- _INSTRUÇÕES_
Reúna todas as linhas dos itens abaixo que contêm a palavra "position".
━━━ ITENS FORNECIDOS ━━━
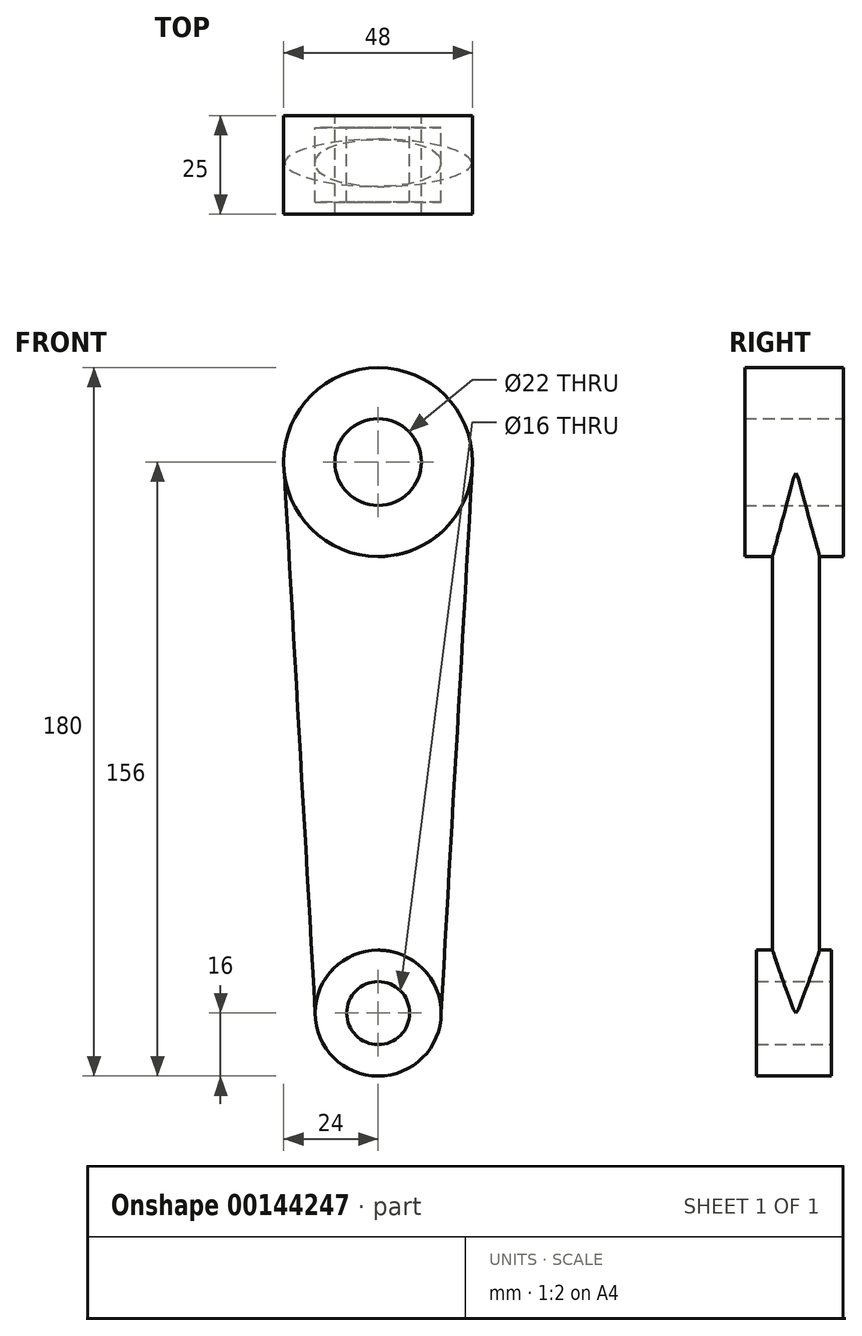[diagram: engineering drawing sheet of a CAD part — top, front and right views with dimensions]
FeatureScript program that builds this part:
annotation { "Feature Type Name" : "Feature", "Feature Type Description" : "" }
export const myFeature = defineFeature(function(context is Context, id is Id, definition is map)
    precondition{}
    {
        {
            var Q0;
            Q0=qCreatedBy(makeId("Front.planeOp"),FACE);
            var sketch = newSketch(context, id + "F0", { "sketchPlane" : qUnion([Q0])});
            skCircle(sketch, "E0", {"center": v(0, 140) * mm, "radius": 24 * mm});
            skCircle(sketch, "E1", {"center": v(0, 140) * mm, "radius": 11 * mm});
            skCircle(sketch, "E2", {"center": v(0, 0) * mm, "radius": 8 * mm});
            skCircle(sketch, "E3", {"center": v(0, 0) * mm, "radius": 16 * mm});
            skSolve(sketch);
        }
        {
            var Q0;
            Q0=makeQuery(id+"F0.imprint","IMPRINT",FACE,{"disambiguationData":[TD([[makeQuery(id+"F0.imprint","IMPRINT",EDGE,{"derivedFrom":sQuery(id+"F0.wireOp",EDGE,"E0")}),1.0]])]});
            extrude(context, id + "F1", {"entities" : qUnion([Q0]), "endBound" : BoundingType.SYMMETRIC, "depth" : 25 * mm});
        }
        {
            var Q0;
            Q0=makeQuery(id+"F0.imprint","IMPRINT",FACE,{"disambiguationData":[TD([[makeQuery(id+"F0.imprint","IMPRINT",EDGE,{"derivedFrom":sQuery(id+"F0.wireOp",EDGE,"E2")}),-1.0]])]});
            extrude(context, id + "F2", {"entities" : qUnion([Q0]), "endBound" : BoundingType.SYMMETRIC, "depth" : 19 * mm});
        }
        {
            var Q0;
            Q0=qCreatedBy(makeId("Top.planeOp"),FACE);
            var sketch = newSketch(context, id + "F3", { "sketchPlane" : qUnion([Q0])});
            skEllipse(sketch, "E4", {"center": v(0, 0.5) * mm, "majorRadius": 16 * mm, "minorRadius": 6 * mm, "majorAxis": v(1, 0)});
            skPoint(sketch, "E5", {"position": v(0, 6.5) * mm});
            skLineSegment(sketch, "E6", {"start": v(16, 9.5) * mm, "end": v(16, -9.5) * mm, "construction": true});
            skSolve(sketch);
        }
        {
            var Q0;
            Q0=sQuery(id+"F0.wireOp",VERTEX,"E0.center");
            var Q1;
            Q1=qCreatedBy(makeId("Top.planeOp"),FACE);
            cPlane(context, id + "F4", {"entities" : qUnion([Q0, Q1]), "cplaneType" : CPlaneType.PLANE_POINT, "offset" : 25 * mm, "width" : 150 * mm, "height" : 150 * mm});
        }
        {
            var Q0;
            Q0=qCreatedBy(id+"F4.planeOp",FACE);
            var sketch = newSketch(context, id + "F5", { "sketchPlane" : qUnion([Q0])});
            skEllipse(sketch, "E7", {"center": v(0, 0.5) * mm, "majorRadius": 24 * mm, "minorRadius": 6 * mm, "majorAxis": v(1, 0)});
            skPoint(sketch, "E8", {"position": v(0, 6.5) * mm});
            skLineSegment(sketch, "E9", {"start": v(24, 12.5) * mm, "end": v(24, -12.5) * mm, "construction": true});
            skSolve(sketch);
        }
        {
            var Q0;
            Q0=makeQuery(id+"F5.imprint","IMPRINT",FACE,{"disambiguationData":[TD([[makeQuery(id+"F5.imprint","IMPRINT",EDGE,{"derivedFrom":sQuery(id+"F5.wireOp",EDGE,"E7")}),1.0]])]});
            var Q1;
            Q1=makeQuery(id+"F3.imprint","IMPRINT",FACE,{"disambiguationData":[TD([[makeQuery(id+"F3.imprint","IMPRINT",EDGE,{"derivedFrom":sQuery(id+"F3.wireOp",EDGE,"E4")}),1.0]])]});
            loft(context, id + "F6", {"operationType" : NewBodyOperationType.ADD, "sheetProfilesArray" : [{ "sheetProfileEntities" : qUnion([Q0]) }, { "sheetProfileEntities" : qUnion([Q1]) }]});
        }
        {
            var Q0;
            Q0=makeQuery(id+"F0.imprint","IMPRINT",FACE,{"disambiguationData":[TD([[makeQuery(id+"F0.imprint","IMPRINT",EDGE,{"derivedFrom":sQuery(id+"F0.wireOp",EDGE,"E1")}),1.0]])]});
            extrude(context, id + "F7", {"entities" : qUnion([Q0]), "operationType" : NewBodyOperationType.REMOVE, "endBound" : BoundingType.SYMMETRIC, "oppositeDirection" : true, "depth" : 25 * mm});
        }
        {
            var Q0;
            Q0=makeQuery(id+"F0.imprint","IMPRINT",FACE,{"disambiguationData":[TD([[makeQuery(id+"F0.imprint","IMPRINT",EDGE,{"derivedFrom":sQuery(id+"F0.wireOp",EDGE,"E2")}),1.0]])]});
            extrude(context, id + "F8", {"entities" : qUnion([Q0]), "operationType" : NewBodyOperationType.REMOVE, "endBound" : BoundingType.SYMMETRIC, "depth" : 25 * mm});
        }
    });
━━━
- _SOLUÇÃO_
            skPoint(sketch, "E5", {"position": v(0, 6.5) * mm});
            skPoint(sketch, "E8", {"position": v(0, 6.5) * mm});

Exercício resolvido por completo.